1
votes

I have a HDP cluster on AWS and I have one s3(in other account) also, my hadoop version is Hadoop 3.1.1.3.0.1.0-187

Now I want to read from the s3 (which is in different account) and process, then write the result to my s3(same account as cluster).

But as per the HDP guide Here tells, I can configure only one keys of either my account or other account.

But in my case I want to configure two account keys, so How to do do that ?

Due to some security reason, other account can not change the bucket policy to add IAM role which is created in my account , Hence I tried to access like below

  1. Configured the keys of other account
  2. Added IAM role(which has access policy for my bucket) of my account

but Still I got below error when I tried to access my account s3 from spark write

com.amazonaws.services.s3.model.AmazonS3Exception: Status Code: 400, AWS Service: Amazon S3

2

2 Answers

2
votes

What you need is to use the EC2 instance profile role. It is an IAM role that is attached to your instance: https://docs.aws.amazon.com/IAM/latest/UserGuide/id_roles_use_switch-role-ec2_instance-profiles.html

You first create a role with permissions that allow s3 access. Then you attach that role to your HDP cluster(EC2 autoscaling group and EMR can both achieve that).No IAM access key configuration needed on your side, although AWS still does that for you in the background. This is the s3 "outbound" access part.

The 2nd step is to set up the bucket policy to allow cross-account access: https://docs.aws.amazon.com/AmazonS3/latest/dev/example-walkthroughs-managing-access-example2.html You will need to do this for each bucket in your different accounts. This is basically the "inbound" s3 access permission part.

You will encounter 400 if any part of your access(i.e., your instance profile role's permission, S3 bucket ACL, bucket policy, public access block setting and etc..) is denied in the permission chain. There are much more layers on the "inbound" side. So to start to get things working, if you are not IAM expert, try to start with a very open policy(use '*' wildcard) and then narrow things down.

0
votes

If I've understood right

  1. you want your EC2 VMs to access an S3 bucket to which the IAM role doesn't have access
  2. your have a set of AWS login details for the external S3 bucket (login and password)
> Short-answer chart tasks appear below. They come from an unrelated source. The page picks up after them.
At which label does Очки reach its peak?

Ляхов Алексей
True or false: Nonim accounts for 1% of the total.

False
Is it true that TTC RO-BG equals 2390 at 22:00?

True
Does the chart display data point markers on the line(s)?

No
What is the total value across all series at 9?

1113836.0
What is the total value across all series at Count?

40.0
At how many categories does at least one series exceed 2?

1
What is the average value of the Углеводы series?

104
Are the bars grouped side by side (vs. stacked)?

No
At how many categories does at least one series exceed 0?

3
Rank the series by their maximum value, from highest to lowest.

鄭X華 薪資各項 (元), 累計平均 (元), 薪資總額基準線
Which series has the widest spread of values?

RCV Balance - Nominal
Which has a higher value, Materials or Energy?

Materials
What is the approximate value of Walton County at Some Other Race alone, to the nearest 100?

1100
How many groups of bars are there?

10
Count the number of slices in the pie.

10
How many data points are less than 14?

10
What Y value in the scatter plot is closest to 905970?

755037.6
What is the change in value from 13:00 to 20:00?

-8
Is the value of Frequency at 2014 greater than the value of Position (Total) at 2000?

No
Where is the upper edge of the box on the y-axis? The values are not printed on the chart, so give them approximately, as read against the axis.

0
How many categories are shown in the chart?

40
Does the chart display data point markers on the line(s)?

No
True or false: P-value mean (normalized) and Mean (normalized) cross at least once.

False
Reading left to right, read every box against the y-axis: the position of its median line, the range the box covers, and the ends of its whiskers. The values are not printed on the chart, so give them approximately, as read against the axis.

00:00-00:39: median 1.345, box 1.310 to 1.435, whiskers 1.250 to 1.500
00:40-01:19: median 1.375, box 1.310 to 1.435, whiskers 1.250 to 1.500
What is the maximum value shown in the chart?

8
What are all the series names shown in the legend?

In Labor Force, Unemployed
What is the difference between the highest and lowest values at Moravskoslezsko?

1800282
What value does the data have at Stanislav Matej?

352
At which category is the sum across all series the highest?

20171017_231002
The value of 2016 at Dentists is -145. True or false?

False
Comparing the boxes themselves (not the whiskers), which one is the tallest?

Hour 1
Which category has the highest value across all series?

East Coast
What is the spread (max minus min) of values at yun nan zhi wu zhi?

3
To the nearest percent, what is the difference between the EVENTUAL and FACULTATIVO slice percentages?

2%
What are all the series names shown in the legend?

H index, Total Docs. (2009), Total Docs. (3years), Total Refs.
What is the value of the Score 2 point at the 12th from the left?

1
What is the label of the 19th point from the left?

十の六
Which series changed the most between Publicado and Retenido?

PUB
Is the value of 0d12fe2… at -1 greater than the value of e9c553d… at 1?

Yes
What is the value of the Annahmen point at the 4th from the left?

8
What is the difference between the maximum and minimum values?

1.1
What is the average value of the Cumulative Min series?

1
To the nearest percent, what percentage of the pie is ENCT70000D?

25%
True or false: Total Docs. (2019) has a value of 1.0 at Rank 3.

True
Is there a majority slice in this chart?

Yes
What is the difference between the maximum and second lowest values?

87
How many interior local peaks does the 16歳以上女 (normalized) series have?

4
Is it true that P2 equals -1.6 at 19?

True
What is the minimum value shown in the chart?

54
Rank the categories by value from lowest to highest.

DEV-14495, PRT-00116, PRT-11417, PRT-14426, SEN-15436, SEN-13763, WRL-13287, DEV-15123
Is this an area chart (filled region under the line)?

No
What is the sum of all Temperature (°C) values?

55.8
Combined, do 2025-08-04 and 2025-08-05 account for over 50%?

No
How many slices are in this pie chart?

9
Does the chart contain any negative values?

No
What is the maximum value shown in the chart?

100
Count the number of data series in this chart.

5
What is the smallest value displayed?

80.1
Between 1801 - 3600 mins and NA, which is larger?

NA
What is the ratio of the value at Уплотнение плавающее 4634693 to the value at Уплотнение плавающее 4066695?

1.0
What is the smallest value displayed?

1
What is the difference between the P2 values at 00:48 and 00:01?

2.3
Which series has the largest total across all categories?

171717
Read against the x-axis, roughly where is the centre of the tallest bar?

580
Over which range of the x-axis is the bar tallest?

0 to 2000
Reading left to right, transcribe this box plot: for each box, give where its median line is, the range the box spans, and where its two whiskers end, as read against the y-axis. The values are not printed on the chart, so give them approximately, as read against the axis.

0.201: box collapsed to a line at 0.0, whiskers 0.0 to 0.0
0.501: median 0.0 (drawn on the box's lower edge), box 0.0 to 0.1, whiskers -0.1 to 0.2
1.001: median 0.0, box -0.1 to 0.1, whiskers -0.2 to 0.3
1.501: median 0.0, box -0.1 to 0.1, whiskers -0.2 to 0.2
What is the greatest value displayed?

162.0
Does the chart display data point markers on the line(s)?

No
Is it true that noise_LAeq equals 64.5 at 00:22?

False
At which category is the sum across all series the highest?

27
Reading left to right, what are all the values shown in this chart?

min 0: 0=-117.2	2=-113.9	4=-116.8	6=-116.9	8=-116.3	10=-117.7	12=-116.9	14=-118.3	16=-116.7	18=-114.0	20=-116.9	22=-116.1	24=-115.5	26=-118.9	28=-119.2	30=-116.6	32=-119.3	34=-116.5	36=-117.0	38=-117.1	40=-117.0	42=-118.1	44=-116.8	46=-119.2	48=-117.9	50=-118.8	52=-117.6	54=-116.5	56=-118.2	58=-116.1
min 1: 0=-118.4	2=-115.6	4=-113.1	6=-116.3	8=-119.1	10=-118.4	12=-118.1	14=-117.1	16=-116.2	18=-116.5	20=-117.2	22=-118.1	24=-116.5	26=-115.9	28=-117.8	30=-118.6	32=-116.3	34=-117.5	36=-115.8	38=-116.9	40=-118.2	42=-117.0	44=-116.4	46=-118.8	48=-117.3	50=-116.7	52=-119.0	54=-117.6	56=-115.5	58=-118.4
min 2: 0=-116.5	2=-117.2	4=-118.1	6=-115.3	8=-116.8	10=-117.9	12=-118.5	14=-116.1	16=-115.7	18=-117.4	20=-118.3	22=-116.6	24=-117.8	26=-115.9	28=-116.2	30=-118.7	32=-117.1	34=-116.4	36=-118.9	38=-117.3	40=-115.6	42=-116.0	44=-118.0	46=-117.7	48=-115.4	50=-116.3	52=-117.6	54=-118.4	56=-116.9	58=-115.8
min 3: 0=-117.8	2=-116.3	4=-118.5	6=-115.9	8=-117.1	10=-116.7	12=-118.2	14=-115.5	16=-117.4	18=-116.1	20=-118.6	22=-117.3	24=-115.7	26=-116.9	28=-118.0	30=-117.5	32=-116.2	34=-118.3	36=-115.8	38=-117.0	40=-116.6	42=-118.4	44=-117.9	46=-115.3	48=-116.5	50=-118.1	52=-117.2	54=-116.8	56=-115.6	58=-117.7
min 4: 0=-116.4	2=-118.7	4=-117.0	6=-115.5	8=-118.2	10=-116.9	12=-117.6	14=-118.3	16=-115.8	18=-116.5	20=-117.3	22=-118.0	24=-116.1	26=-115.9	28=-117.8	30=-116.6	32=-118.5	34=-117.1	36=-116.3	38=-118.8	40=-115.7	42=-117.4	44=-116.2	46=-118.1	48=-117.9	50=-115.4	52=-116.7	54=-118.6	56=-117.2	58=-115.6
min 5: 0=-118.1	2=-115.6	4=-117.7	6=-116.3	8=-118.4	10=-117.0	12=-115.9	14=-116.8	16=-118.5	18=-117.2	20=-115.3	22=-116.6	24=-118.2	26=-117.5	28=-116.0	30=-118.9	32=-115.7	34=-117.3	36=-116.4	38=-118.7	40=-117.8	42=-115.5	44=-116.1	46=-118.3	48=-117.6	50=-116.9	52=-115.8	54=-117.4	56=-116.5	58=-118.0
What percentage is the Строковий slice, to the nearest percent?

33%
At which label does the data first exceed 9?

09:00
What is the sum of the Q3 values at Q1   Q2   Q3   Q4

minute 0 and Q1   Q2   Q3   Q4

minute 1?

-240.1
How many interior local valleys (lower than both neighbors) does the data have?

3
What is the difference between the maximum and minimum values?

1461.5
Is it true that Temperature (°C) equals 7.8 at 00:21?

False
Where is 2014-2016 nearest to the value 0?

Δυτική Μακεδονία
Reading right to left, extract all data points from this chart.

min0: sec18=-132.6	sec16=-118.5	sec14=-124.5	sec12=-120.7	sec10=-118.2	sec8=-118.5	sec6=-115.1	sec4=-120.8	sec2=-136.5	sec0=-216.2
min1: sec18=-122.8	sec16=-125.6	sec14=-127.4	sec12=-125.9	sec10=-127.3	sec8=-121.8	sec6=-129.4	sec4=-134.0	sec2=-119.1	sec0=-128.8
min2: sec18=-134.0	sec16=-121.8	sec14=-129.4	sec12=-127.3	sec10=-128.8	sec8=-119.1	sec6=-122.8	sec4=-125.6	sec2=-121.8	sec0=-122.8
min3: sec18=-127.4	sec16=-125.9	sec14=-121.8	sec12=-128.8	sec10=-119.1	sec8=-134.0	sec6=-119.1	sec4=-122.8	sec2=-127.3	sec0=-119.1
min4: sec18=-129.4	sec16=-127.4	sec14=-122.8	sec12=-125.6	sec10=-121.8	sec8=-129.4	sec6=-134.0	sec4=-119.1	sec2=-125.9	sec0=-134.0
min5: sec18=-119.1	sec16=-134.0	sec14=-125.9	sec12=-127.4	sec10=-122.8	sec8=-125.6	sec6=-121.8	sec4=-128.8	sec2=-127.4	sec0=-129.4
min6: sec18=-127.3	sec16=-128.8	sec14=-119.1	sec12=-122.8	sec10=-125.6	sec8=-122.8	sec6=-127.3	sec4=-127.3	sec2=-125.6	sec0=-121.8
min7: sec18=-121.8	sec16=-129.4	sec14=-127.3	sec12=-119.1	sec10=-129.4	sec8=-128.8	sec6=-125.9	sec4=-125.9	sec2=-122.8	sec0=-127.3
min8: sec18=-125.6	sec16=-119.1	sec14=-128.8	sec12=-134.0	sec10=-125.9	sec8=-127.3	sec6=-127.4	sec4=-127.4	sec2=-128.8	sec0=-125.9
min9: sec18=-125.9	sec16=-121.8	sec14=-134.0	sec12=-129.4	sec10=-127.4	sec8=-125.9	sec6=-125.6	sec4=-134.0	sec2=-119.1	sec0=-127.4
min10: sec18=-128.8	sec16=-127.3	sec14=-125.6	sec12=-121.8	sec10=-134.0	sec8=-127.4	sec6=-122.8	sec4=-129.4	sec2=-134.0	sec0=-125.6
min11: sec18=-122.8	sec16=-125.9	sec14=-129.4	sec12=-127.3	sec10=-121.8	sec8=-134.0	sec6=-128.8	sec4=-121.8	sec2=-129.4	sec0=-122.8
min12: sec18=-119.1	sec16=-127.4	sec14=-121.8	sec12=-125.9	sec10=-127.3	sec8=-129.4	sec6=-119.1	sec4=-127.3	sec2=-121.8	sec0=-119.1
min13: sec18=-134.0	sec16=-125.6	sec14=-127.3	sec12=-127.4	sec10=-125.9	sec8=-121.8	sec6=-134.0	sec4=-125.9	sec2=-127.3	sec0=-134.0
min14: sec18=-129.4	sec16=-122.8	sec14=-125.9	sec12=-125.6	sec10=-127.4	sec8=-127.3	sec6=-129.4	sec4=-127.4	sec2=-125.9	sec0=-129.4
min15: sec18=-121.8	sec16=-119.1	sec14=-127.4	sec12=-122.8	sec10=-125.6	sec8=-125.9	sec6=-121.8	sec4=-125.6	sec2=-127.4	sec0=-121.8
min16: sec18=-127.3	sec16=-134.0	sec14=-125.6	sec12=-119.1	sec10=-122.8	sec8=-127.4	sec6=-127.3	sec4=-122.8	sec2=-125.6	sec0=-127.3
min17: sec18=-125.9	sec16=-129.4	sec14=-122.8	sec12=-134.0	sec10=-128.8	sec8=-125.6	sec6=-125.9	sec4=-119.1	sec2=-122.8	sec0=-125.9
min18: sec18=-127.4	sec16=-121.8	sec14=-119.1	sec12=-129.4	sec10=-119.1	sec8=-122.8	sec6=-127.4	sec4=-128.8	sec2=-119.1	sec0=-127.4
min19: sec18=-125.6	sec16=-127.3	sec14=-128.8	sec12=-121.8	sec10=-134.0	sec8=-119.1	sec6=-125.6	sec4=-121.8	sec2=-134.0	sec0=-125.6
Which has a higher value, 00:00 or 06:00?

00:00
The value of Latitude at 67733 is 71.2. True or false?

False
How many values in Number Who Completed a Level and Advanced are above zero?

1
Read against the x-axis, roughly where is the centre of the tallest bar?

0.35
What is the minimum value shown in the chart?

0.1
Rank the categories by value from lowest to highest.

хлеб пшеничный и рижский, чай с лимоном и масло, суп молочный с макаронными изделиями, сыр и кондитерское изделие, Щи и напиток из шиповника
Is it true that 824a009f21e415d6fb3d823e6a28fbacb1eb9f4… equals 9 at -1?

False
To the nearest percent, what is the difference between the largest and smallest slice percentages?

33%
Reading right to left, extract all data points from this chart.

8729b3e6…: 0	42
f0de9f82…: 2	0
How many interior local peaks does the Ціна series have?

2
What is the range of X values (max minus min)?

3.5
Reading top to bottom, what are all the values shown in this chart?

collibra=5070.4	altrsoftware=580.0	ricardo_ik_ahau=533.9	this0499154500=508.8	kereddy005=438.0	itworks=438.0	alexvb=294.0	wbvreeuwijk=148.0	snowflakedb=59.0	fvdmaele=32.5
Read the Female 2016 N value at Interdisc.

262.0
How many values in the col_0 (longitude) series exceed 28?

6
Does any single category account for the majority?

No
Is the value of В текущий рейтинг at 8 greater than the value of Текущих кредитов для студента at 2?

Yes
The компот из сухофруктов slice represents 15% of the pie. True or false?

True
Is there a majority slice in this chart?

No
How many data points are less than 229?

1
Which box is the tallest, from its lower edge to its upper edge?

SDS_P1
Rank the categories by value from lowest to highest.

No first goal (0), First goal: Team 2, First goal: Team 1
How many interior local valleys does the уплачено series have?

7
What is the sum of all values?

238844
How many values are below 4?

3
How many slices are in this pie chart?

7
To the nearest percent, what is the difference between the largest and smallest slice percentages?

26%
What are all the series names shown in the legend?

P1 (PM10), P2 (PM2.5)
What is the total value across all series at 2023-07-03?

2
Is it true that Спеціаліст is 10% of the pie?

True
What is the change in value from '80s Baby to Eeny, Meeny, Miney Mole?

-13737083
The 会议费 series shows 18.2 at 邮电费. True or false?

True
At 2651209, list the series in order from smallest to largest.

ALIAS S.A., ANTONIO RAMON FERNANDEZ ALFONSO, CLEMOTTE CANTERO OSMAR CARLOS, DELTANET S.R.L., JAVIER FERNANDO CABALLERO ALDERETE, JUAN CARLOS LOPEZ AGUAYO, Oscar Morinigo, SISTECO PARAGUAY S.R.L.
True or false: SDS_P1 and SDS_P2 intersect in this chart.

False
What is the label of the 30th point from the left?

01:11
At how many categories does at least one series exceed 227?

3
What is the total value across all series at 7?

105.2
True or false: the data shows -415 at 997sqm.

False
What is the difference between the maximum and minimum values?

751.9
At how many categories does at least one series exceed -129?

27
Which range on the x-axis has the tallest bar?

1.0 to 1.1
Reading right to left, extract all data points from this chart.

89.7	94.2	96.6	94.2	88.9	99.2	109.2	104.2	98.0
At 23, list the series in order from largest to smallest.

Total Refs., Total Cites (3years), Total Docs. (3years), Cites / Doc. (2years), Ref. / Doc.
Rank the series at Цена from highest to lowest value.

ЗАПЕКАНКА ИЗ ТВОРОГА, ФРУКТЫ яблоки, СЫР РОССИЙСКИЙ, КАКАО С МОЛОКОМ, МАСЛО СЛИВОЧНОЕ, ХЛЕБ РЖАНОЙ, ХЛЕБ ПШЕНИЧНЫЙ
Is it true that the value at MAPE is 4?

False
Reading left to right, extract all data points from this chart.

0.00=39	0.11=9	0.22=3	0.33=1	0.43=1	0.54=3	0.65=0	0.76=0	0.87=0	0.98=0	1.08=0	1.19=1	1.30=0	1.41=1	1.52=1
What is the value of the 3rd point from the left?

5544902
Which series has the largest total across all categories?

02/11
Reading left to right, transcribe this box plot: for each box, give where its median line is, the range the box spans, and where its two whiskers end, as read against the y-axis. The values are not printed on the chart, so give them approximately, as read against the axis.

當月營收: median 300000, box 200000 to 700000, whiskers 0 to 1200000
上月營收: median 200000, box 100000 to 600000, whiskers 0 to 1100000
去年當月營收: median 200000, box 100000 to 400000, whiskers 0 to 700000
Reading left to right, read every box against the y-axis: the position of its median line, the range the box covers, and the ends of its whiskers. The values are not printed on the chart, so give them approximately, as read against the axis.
HDP3 has an default auth chain of, in order

  1. per-bucket secrets. fs.s3a.bucket.NAME.access.key, fs.s3a.bucket.NAME.secret.key
  2. config-wide secrets fs.s3a.access.key, fs.s3a.secret.key
  3. env vars AWS_ACCESS_KEY and AWS_SECRET_KEY
  4. the IAM Role (it does an HTTP GET to the 169.something server which serves up a new set of IAM role credentials at least once an hour)

What you need to try here is set up some per-bucket secrets for only the external source (either in a JCEKS file on all nodes in core-site.xml, or in the spark default. For example, if the external bucket was s3a://external, you'd have

spark.hadoop.fs.s3a.bucket.external.access.key AKAISOMETHING spark.hadoop.fs.s3a.bucket.external.secret.key SECRETSOMETHING

HDP3/Hadoop 3 can handle >1 secret in the same JCEKS file without problems. HADOOP-14507. my code. Older versions let you put username:secret in the URI, but that's such a security troublespot (everything logs those URIs as they aren't viewed as sensistive), that feature has been cut from Hadoop now. Stick to the JCEKs file with a per-bucket secret, falling back to IAM role for your own data

Note you can fiddle with the authentication list for ordering and behaviour: if you add use the TemporaryAWSCredentialsProvider then it'll support session keys as well, which is often handy. <property> <name>fs.s3a.aws.credentials.provider</name> <value> org.apache.hadoop.fs.s3a.TemporaryAWSCredentialsProvider, org.apache.hadoop.fs.s3a.SimpleAWSCredentialsProvider, com.amazonaws.auth.EnvironmentVariableCredentialsProvider, org.apache.hadoop.fs.s3a.auth.IAMInstanceCredentialsProvider </value> </property>